Document extract:
..........
Trueworthy’s said one of her most memorable projects is the book “Down the Shore,” published nearly three years ago. The “raw and real” collection features photographs of Maine fishermen and women.
“The photos give a realistic view of someone’s life as a fisherman,” she said. “It was touching to have done something to call attention to men and women who make their living from the sea.”
Trueworthy said the book was meant as a “thank-you” to often overlooked hardworking New England fisherman. When the book was published in 2005, Trueworthy hosted a gathering of nearly 300 people at her home in South Portland. All of the guests applauded several local fishermen in attendance, she said.
“We sold 88 books and raised about $2,000 for four families of fisherman who were lost in an accident on Cape Cod,” she said. “It was wonderful.”
Although she often travels around the world for her profession, Trueworthy said her favorite photos were those taken in “off the beaten path” locations along the Maine coast.
“The coast of Maine is so beautiful,” she said. “We live in a postcard.”
One of the greatest challenges Trueworthy has faced in her lifelong career is adapting to digital photography. She said she often misses the more primitive, film-based cameras.
“I am not a technical or computer savvy person,” she said. “I’m a people person.”
Trueworthy said she’s “not in love” with the new digital world, which not only means she’s taking pictures differently, but communicating with clients, family and friends in a new way that’s not necessarily better.
“I prefer the older times, I miss the personal connection,” she said. “Now I spend a lot of time typing. There’s a whole personal connection that’s lost.”
She said despite her best efforts to stay old-fashioned, she now does all her work digitally.
“I held out for a while, but I knew I had to buy all the bells and whistles, so now I’m up there with the best of them,” she said.
..........
Required work:
- A) According to the article on Trueworthy's photography, how many books were sold at the 2005 gathering at her home?
- B) Transcribe the part of the article on Trueworthy's photography that opens with the words containing "Trueworthy said she’s" and closes with "not necessarily better.".

Records from a collection
..........
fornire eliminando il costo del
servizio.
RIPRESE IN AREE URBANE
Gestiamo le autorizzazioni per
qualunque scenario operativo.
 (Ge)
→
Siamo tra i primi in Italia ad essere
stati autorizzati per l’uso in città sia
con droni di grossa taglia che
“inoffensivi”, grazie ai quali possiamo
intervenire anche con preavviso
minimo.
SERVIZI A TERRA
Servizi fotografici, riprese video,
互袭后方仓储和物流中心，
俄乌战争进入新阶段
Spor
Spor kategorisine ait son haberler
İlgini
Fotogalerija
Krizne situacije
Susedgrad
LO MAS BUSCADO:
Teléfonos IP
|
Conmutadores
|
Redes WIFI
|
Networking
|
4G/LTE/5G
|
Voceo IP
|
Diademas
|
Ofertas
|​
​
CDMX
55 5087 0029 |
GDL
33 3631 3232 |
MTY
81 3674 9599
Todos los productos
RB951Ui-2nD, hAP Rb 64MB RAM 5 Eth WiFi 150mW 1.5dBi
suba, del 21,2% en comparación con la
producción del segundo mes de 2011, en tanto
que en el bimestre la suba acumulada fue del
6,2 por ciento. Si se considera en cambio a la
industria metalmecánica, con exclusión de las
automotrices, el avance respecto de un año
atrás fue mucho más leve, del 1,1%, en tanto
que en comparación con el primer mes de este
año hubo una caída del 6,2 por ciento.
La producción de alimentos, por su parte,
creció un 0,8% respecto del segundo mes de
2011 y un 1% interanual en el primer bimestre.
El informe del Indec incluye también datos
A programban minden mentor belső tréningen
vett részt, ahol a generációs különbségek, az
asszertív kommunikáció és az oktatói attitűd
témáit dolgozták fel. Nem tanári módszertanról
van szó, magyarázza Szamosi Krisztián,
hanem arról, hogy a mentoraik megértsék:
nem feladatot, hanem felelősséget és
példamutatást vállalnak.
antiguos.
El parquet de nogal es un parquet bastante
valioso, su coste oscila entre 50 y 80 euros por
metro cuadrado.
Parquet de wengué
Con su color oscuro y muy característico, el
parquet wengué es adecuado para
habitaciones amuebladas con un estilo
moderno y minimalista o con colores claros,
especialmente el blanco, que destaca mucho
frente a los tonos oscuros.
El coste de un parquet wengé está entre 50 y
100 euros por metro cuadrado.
..........
Results in order:
- A) 88 books.

- B)
Trueworthy said she’s “not in love” with the new digital world, which not only means she’s taking pictures differently, but communicating with clients, family and friends in a new way that’s not necessarily better.